Despite of us, you would have a change of policy; we resist the change, and in
the struggle, the greater prominence is given to the question. Who is
responsible for that, you or we? If you would have the question reduced to its
old proportions go back to the old policy. That will effect it.
“But you are for the Union; and you greatly fear the success
of the Republicans would destroy the Union. Why? Do the Republicans declare
against the Union? Nothing like it. Your own statement of it is, that if the
Black Republicans elect a President, you won't stand it. You will break up the
Union. That will be your act, not ours. To justify it, you must show that our
policy gives you just cause for such desperate action. Can you do that? When
you attempt it, you will find that our policy is exactly the policy of the men
who made the Union. Nothing more and nothing less. Do you really think you are
justified to break up the government rather than have it administered by
Washington, and other good and great men who made it, and first administered
it?

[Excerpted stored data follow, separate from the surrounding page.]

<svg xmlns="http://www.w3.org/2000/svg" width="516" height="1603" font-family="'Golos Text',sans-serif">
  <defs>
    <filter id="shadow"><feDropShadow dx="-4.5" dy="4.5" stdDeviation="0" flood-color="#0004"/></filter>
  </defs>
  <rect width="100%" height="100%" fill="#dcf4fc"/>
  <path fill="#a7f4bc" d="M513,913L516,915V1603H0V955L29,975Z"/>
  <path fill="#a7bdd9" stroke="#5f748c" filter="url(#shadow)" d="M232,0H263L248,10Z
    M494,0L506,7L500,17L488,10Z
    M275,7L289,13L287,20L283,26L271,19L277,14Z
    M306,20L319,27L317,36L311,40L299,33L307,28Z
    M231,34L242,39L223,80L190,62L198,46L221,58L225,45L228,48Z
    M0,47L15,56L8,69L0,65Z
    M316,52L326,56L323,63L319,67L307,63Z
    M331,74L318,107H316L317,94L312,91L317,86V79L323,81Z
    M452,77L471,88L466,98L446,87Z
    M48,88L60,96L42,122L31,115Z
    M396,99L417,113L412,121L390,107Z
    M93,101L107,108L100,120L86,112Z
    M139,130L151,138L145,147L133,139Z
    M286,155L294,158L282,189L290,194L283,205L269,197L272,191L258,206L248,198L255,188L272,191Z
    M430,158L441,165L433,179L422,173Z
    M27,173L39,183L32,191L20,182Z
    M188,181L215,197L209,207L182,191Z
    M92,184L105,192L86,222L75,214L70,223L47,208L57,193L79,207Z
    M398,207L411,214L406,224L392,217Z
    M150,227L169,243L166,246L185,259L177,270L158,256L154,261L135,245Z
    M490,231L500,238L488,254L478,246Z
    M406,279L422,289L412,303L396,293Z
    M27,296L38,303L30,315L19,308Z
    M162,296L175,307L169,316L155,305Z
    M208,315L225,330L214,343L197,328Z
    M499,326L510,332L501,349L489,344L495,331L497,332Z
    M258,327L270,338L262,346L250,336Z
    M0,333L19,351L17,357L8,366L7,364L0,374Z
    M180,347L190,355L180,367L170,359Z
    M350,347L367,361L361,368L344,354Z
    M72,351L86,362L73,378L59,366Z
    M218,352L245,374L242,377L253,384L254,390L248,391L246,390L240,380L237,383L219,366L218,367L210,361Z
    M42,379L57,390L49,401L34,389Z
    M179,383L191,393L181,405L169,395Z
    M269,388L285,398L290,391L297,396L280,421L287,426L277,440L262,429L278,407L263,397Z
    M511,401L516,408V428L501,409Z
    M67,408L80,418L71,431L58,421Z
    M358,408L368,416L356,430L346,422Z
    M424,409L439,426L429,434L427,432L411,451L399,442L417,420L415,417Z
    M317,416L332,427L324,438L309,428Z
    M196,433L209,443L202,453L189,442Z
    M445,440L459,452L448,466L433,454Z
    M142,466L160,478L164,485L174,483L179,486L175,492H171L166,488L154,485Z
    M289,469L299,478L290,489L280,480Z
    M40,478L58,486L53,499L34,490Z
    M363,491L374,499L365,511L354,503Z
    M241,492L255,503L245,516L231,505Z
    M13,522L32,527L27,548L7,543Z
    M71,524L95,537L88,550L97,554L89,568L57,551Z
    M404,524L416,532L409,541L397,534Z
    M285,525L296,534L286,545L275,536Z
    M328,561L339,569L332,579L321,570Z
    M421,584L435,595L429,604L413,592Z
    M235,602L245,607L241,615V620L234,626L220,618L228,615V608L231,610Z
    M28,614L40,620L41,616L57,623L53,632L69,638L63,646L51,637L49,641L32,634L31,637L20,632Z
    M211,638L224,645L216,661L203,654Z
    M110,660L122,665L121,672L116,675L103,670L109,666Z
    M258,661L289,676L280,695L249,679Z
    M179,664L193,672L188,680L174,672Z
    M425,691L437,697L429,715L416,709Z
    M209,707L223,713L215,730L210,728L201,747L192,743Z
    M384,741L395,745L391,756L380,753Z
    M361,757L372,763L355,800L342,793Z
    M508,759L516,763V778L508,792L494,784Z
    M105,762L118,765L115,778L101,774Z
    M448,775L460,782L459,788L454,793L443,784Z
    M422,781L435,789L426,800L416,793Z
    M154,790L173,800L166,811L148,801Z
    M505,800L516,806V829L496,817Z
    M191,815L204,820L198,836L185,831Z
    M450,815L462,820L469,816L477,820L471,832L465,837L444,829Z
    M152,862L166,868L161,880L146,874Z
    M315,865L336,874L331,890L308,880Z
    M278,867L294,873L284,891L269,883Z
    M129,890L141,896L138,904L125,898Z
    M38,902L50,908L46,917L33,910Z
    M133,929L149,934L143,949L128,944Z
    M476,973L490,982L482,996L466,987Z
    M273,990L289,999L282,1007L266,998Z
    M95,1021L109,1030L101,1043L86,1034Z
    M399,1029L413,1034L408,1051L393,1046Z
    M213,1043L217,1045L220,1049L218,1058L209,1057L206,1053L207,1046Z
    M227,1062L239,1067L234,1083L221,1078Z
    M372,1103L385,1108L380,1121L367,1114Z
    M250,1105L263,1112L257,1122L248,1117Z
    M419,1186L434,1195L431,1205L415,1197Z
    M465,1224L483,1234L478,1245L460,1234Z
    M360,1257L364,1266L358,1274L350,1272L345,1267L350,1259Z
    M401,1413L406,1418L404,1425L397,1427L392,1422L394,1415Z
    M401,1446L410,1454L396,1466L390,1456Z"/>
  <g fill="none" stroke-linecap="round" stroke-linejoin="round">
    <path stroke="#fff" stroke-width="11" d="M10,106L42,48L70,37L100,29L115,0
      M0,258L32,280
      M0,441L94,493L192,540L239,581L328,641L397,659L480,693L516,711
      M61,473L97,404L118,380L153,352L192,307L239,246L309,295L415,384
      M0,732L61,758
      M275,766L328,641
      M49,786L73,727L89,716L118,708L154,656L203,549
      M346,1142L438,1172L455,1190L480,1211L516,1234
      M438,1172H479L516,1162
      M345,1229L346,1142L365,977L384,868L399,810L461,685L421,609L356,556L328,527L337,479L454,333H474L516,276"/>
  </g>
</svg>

If you do you are very unreasonable; and more reasonable men cannot and
will not submit to you. While you elect [the] President, we submit, neither
breaking nor attempting to break up the Union. If we shall constitutionally
elect a President, it will be our duty to see that you submit. Old John Brown
has just been executed for treason against a state. We cannot object, even
though he agreed with us in thinking slavery wrong. That cannot excuse
violence, bloodshed, and treason. It could avail him nothing that he might
think himself right. So, if constitutionally we elect a President, and
therefore you undertake to destroy the Union, it will be our duty to deal with
you as old John Brown has been dealt with. We shall try to do our duty. We hope
and believe that in no section will a majority so act as to render such extreme
measures necessary.”
Mr. Lincoln closed by an appeal to all—opponents as well as
friends—to think soberly and maturely, and never fail to cast their vote,
insisting that it was not a privilege only, but a duty to do so.
SOURCE: Roy P. Bassler, Editor, Collected Works of Abraham Lincoln, Volume 3, p. 497-502 which
cites Illinois State Journal, December 12, 1859 as its source.